Dataset entries:

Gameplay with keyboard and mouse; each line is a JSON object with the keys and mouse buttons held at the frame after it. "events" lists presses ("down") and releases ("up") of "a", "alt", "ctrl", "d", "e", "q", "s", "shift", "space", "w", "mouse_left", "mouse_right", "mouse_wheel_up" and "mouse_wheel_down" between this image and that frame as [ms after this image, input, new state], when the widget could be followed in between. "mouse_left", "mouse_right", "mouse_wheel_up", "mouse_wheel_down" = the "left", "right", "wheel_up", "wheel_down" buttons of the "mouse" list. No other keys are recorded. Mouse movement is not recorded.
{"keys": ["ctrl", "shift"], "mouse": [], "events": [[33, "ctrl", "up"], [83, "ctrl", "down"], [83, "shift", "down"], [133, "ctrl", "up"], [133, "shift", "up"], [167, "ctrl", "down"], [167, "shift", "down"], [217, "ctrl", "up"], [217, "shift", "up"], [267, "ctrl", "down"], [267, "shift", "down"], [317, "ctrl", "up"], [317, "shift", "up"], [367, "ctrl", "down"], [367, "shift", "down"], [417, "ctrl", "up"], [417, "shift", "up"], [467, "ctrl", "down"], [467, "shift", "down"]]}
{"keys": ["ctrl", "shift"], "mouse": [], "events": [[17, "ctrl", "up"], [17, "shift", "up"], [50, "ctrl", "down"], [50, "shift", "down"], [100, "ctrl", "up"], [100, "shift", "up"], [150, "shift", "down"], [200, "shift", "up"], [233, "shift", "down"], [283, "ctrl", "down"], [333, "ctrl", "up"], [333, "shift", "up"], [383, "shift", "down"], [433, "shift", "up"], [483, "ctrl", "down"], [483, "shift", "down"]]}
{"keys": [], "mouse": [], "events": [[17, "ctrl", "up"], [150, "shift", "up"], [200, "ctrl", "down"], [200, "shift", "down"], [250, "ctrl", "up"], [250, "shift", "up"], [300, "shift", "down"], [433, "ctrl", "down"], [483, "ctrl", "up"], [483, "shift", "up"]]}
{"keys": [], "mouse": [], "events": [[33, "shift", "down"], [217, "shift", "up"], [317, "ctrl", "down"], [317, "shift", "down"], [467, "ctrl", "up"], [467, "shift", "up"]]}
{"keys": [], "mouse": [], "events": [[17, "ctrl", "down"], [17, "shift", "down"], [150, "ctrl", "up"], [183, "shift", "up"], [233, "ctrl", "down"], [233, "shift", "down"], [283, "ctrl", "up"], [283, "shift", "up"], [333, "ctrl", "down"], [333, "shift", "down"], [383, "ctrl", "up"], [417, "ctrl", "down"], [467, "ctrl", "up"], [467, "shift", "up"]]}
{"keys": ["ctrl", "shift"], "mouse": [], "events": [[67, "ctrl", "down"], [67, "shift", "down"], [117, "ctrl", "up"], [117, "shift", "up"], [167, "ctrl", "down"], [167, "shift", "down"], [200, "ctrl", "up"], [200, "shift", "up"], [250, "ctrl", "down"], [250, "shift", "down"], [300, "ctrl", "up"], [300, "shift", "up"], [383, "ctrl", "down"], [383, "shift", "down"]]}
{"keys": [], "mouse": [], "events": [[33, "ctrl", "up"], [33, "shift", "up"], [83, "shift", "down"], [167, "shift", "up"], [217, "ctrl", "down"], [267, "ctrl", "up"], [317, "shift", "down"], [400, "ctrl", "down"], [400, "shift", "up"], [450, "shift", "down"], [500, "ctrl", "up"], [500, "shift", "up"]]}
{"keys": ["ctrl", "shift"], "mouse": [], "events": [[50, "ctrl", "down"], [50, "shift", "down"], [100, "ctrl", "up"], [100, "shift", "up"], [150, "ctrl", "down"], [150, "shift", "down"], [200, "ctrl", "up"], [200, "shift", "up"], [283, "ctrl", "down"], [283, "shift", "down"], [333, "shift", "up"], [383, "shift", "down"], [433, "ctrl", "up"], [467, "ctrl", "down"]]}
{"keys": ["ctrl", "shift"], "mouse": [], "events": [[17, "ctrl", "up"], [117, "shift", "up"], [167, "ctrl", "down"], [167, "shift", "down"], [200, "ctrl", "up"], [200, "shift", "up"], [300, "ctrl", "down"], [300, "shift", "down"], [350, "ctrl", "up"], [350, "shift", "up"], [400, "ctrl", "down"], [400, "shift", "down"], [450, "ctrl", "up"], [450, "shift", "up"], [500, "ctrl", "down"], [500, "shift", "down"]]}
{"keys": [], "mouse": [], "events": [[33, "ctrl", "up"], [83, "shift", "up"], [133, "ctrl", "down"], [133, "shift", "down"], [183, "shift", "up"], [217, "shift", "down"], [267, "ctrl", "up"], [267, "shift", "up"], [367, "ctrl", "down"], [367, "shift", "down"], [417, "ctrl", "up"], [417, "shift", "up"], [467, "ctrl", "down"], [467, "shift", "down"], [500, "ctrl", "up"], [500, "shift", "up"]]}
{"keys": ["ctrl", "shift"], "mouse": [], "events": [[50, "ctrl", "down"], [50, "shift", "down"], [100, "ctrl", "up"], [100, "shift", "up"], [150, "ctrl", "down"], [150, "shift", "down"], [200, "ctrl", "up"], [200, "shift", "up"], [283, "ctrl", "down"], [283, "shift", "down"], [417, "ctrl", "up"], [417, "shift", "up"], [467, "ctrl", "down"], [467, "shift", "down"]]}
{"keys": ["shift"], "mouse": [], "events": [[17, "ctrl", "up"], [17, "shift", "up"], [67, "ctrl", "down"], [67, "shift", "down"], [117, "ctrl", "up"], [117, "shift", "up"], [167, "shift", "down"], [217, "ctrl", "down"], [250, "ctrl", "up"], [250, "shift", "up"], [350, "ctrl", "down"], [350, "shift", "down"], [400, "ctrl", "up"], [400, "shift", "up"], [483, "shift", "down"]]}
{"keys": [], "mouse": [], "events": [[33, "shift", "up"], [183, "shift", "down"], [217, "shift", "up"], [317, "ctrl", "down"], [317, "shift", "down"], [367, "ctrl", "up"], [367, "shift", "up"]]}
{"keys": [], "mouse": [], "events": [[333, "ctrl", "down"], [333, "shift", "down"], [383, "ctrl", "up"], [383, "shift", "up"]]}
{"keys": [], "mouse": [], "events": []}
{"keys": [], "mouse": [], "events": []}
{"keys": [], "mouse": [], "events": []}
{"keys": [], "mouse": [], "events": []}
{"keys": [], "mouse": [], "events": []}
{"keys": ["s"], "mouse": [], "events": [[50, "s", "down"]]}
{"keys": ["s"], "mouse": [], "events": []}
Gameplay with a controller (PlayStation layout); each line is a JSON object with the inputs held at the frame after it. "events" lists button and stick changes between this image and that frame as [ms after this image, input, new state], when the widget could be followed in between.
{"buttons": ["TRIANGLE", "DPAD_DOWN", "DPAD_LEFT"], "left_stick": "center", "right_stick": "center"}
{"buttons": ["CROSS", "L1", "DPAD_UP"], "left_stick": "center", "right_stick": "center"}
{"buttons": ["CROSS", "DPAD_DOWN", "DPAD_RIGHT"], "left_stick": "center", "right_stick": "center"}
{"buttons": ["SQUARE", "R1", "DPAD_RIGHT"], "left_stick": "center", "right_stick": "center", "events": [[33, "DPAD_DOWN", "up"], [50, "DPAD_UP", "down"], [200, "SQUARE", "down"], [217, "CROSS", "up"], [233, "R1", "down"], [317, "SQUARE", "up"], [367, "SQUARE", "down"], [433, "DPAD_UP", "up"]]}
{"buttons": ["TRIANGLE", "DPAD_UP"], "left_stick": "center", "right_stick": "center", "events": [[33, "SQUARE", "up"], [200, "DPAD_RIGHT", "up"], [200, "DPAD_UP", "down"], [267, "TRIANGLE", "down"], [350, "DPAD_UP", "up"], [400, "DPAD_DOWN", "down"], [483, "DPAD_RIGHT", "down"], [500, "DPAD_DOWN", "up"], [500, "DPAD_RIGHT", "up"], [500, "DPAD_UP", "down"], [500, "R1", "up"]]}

» Work task
Tell how many lines of the records above hold the string "this". Give no other text.

» Result of the task
2